Of course, we can debate the motives of terror groups all we want – the implication is however that we need to be aware and vigilant when travelling or relocating. The question on everyone’s minds seems to be what we can do to avoid getting caught in the crossfire. Though there is no way to be 100% sure of one’s safety at any time, we’ll give you an overview of the terror warnings issued by governments around the globe:
Areas which are safest for travel
According to the UK’s Foreign Office, the following regions are ranked lowest for risk of terror attacks:
- The Czech Republic
Areas most likely to receive terror attacks
The Office placed 48 countries in its high-risk profile:
- Burkina Faso
- Burma (Myanmar)
- Ivory Coast
- Palestinian territories
- Saudi Arabia
- Somaliland (autonomous region of Somalia)
- United States
- Western Sahara
Further international unrest
Following North Korea’s missile launch over Japan in August, there is further concern over attacks and conflict of a grander scale. The greatest problem in establishing the level and risk involved with countries such as North Korea is undoubtedly the secrecy behind which the country operates.
Established in 1945 after the end of the Second World War and independence from Japan, the country has had a rather controversial history. A mere three years after its establishment the country fragmented into decided northern and southern fronts leading to the Korean war from 1950 to 1953.
The communist country had been ruled by three leaders of the Kim succession from Kim II-sung to Kim Jong-Il and most lately Kim Jong-un. In 2002, following years of squabbling, the US had officially included North Korea in the “axis of evil” – officially labelling the nation a terror threat.
As with the publicity involving terror attacks, some factions believe the US labelling of North Korea as an undeniable terror threat to have inadvertently fuelled the country’s fire against its perceived enemies.
Regardless, it should be noted that the latest missile launch is nothing new when it comes to the east-west and north-south standoff. North Korea’s missile tests and threats have been flying through the air for decades now – ever since the start of its missile development program in the late 70s. The first blatant disregard for its moratorium on missile tests was the firing of a short-range missile into the Sea of Japan in 2005, followed by further missile tests in 2006 and 2009, as well as several satellite launches from 2009 to 2012.
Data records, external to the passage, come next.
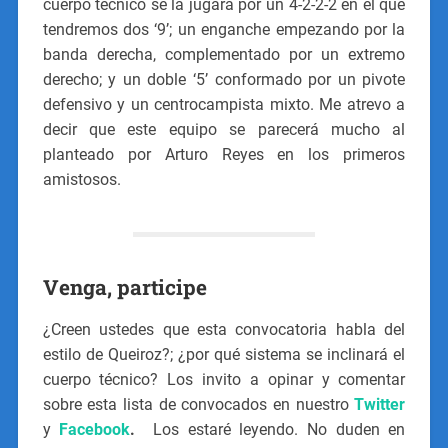
cuerpo técnico se la jugará por un 4-2-2-2 en el que
tendremos dos ‘9’; un enganche empezando por la
banda derecha, complementado por un extremo
derecho; y un doble ‘5’ conformado por un pivote
defensivo y un centrocampista mixto. Me atrevo a
decir que este equipo se parecerá mucho al
planteado por Arturo Reyes en los primeros
amistosos.
Venga, participe
¿Creen ustedes que esta convocatoria habla del
estilo de Queiroz?; ¿por qué sistema se inclinará el
cuerpo técnico? Los invito a opinar y comentar
sobre esta lista de convocados en nuestro
Twitter
y
Facebook
.
Los estaré leyendo. No duden en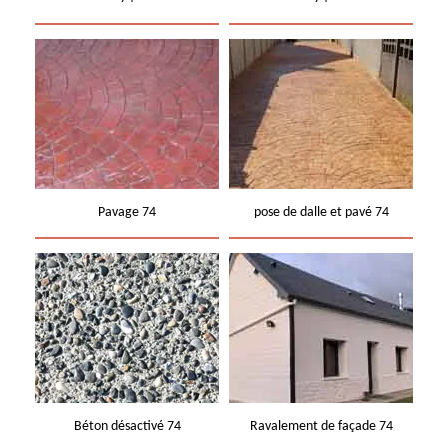
Pavage 74
pose de dalle et pavé 74
Béton désactivé 74
Ravalement de façade 74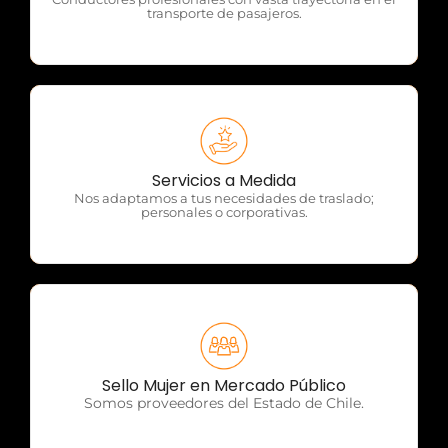
transporte de pasajeros.
OTP Servicios
Servicios a Medida
Nos adaptamos a tus necesidades de traslado;
personales o corporativas.
OTP Servicios
Sello Mujer en Mercado Público
Somos proveedores del Estado de Chile.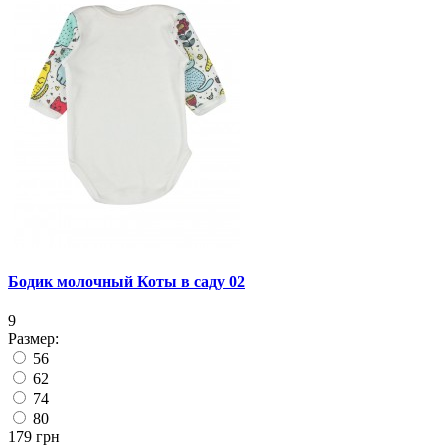
Бодик молочный Коты в саду 02
9
Размер:
56
62
74
80
179 грн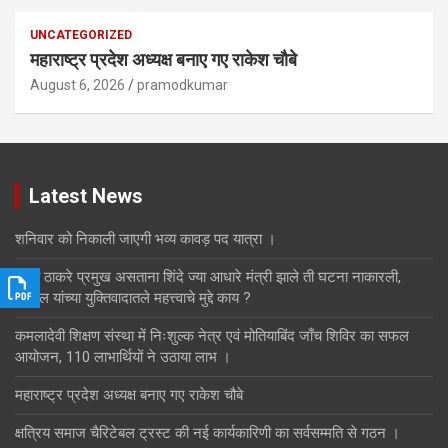
UNCATEGORIZED
महाराष्ट्र प्रदेश अध्यक्ष बनाए गए राकेश चौबे
August 6, 2026
pramodkumar
Latest News
शनिवार को निकाली जाएगी भव्य कावड़ पद यात्रा ।
उद्धव ठाकरे प्रमुख असताना शिंदे ज्या आधारे मंत्री झाले ती घटना नाकारली,
सिब्बल यांच्या युक्तिवादातले महत्त्वाचे मुद्दे काय ?
कमलादेवी शिक्षण संस्था में निःशुल्क नेत्र एवं मोतियाबिंद जाँच शिविर का सफल
आयोजन, 110 लाभार्थियों ने उठाया लाभ ।
महाराष्ट्र प्रदेश अध्यक्ष बनाए गए राकेश चौबे
क्षत्रिय समाज चैरिटेबल ट्रस्ट की नई कार्यकारिणी का सर्वसम्मति से गठन ।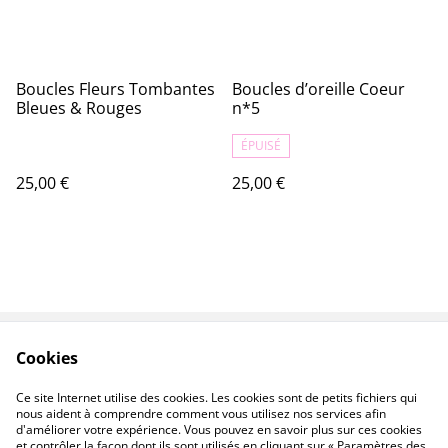
Boucles Fleurs Tombantes
Boucles d’oreille Coeur
Bleues & Rouges
n*5
ÉPUISÉ
25,00 €
25,00 €
Cookies
Contactez-nous
Conditions
Politique de
Politique de cookies
Ce site Internet utilise des cookies. Les cookies sont de petits fichiers qui
confidentialité
nous aident à comprendre comment vous utilisez nos services afin
d'améliorer votre expérience. Vous pouvez en savoir plus sur ces cookies
et contrôler la façon dont ils sont utilisés en cliquant sur « Paramètres des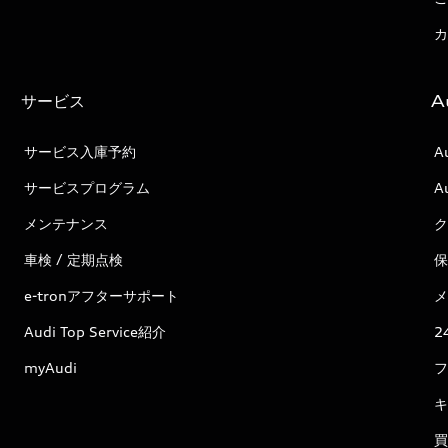
カ
サービス
A
サービス入庫予約
A
サービスプログラム
A
メンテナンス
ク
車検 / 定期点検
保
e-tronアフターサポート
メ
Audi Top Service紹介
2
myAudi
フ
キ
買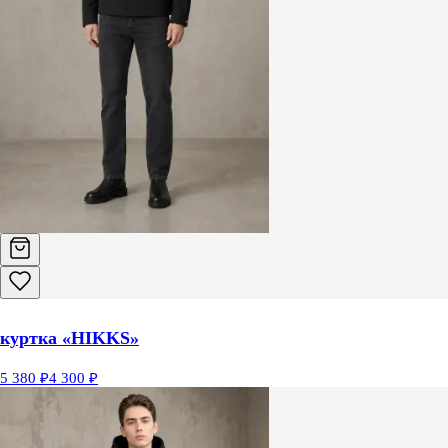
куртка «HIKKS»
5 380 ₽
4 300 ₽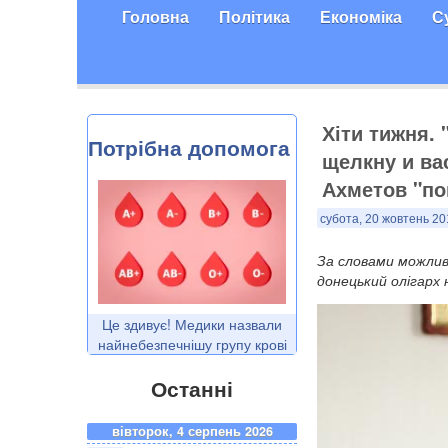
Головна
Політика
Економіка
С
Хіти тижня.
Потрібна допомога
щелкну и ва
Ахметов "по
субота, 20 жовтень 20
За словами можливо
донецький олігарх 
Це здивує! Медики назвали
найнебезпечнішу групу крові
Останні
вівторок, 4 серпень 2026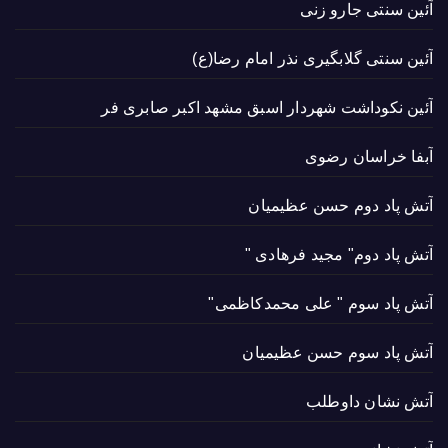
آئین سنتی جارو زنی
آئین سنتی گلابگیری نذر امام رضا(ع)
آئین نکوداشت شهردار اسبق مشهد اکبر صابری فر
آبفا خراسان رضوی
آتش پاد دوم حسن عظیمیان
آتش پاد دوم" مجید فرهادی "
آتش پاد سوم " علی محمدکاظمی"
آتش پاد سوم حسن عظیمیان
آتش نشان داوطلب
The country fired additional missiles in 2013, 2014, 2015, several in 2016 and several more in 2017. The country’s trigger-happy approach to ballistics testing and threats has not won them any favours with foreign countries, and has even seen their ally, China, give them a mild rebuke. It should be noted, however, that their neighbour is prone to its own missile testing, though these tests are usually not linked to verbal authoritarian threats as is the case with North Korea.
If you take an objective view of worldwide conflict, you will also hear discourse to the effect that the US is by far the most threatening nation. International views on the matter are rather conflicting.
What IS of importance is the fact that nations, military groups and organisations worldwide seem to be sizing each other up. Whether this be just another playground brawl to establish each individual’s place or a real threat to democracy and free movement remains to be seen. All we can say is watch the news, stay alert and stay alive.